The prefrontal cortex, the part of the brain that controls most thought processes, is much larger in humans than in other animals. The prefrontal cortex occupies one-third of a human cortex, compared to 15 percent in monkeys.
Researchers found that when there are multiple visual stimulants, the brain is only focusing on one or two items at a time. This is because related tasks vie to use the same part of the brain. It’s like talking on the phone and writing down something completely unrelated. They both use the same part of the brain.
In 2001, a study found that it only takes seconds to move between tasks, however, those brief moments add up when constantly changing focus. In fact, this repetitive switch becomes much more harmful when forced to swap between more complicated tasks.

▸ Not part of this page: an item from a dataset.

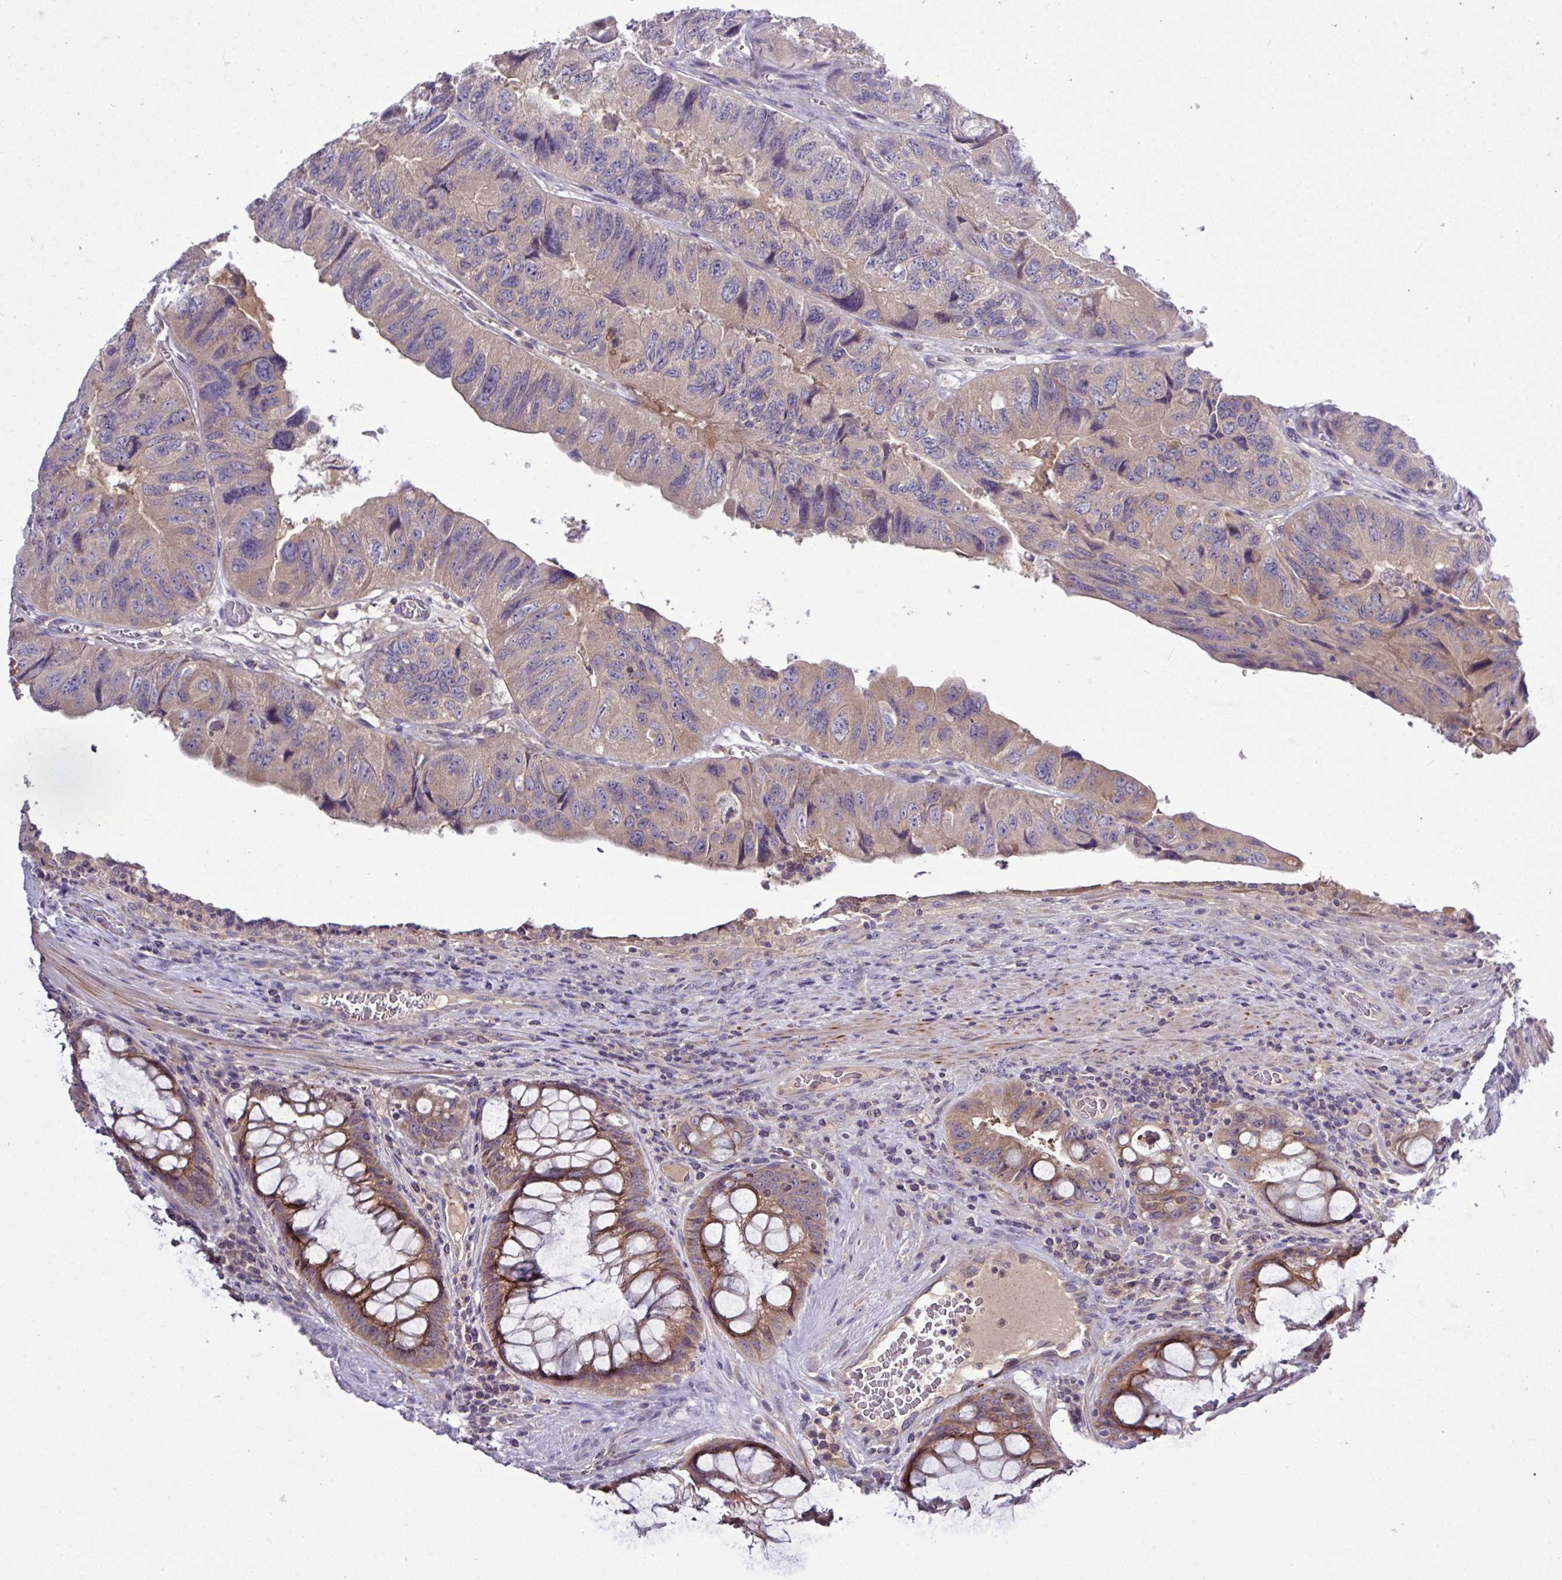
{"staining": {"intensity": "weak", "quantity": "<25%", "location": "cytoplasmic/membranous"}, "tissue": "colorectal cancer", "cell_type": "Tumor cells", "image_type": "cancer", "snomed": [{"axis": "morphology", "description": "Adenocarcinoma, NOS"}, {"axis": "topography", "description": "Rectum"}], "caption": "The photomicrograph reveals no significant staining in tumor cells of adenocarcinoma (colorectal).", "gene": "TMEM62", "patient": {"sex": "male", "age": 63}}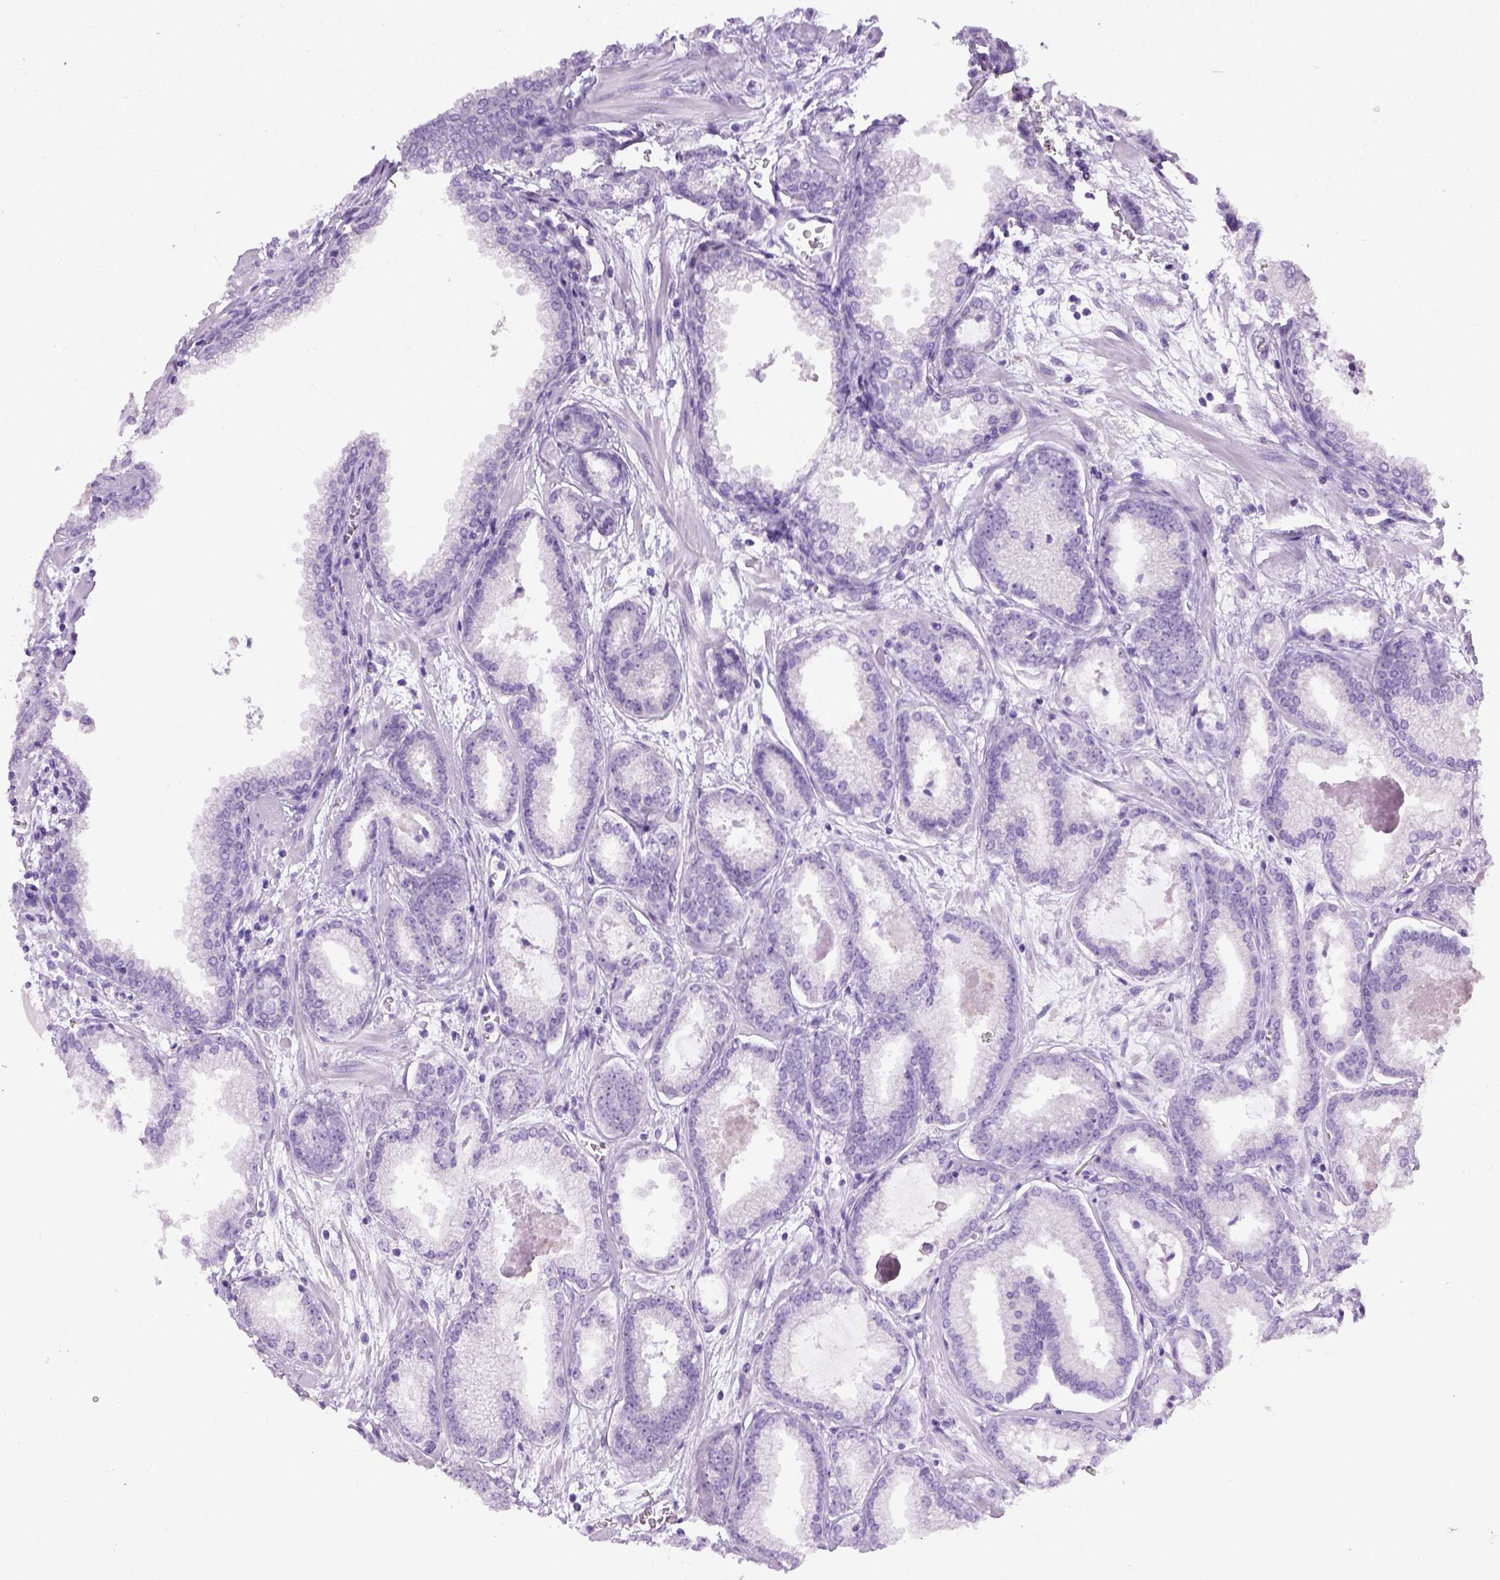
{"staining": {"intensity": "negative", "quantity": "none", "location": "none"}, "tissue": "prostate cancer", "cell_type": "Tumor cells", "image_type": "cancer", "snomed": [{"axis": "morphology", "description": "Adenocarcinoma, Low grade"}, {"axis": "topography", "description": "Prostate"}], "caption": "DAB (3,3'-diaminobenzidine) immunohistochemical staining of low-grade adenocarcinoma (prostate) exhibits no significant staining in tumor cells.", "gene": "CYP24A1", "patient": {"sex": "male", "age": 68}}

Humans are able to perform a couple activities if they are routine, however, the situation becomes much more serious when performing tasks that require real concentration.
A study conducted in the U.K. found that when 17- to 24-year-olds text while driving, their reaction time is 35 percent slower than when under the influence of alcohol or marijuana. Washington State prohibits the use of cell phones while driving for this very reason.
Multitasking has become more popular among younger people and is a habit developed often in teenagers. Researchers aren’t sure whether multitasking at an age when the brain is still developing has any serious consequences. Some believe it may affect a young person’s ability to focus and develop analytic skills. They predict that with the lack of concentration when multitasking it is impossible to gain a depth of knowledge.
It is not always harmful to multitask, it depends what upon the activity. Listening to music may help you work more creatively. Without our enhanced ability to multitask, the human race may not have been able to hunt animals bigger and stronger than us with more success than other animals.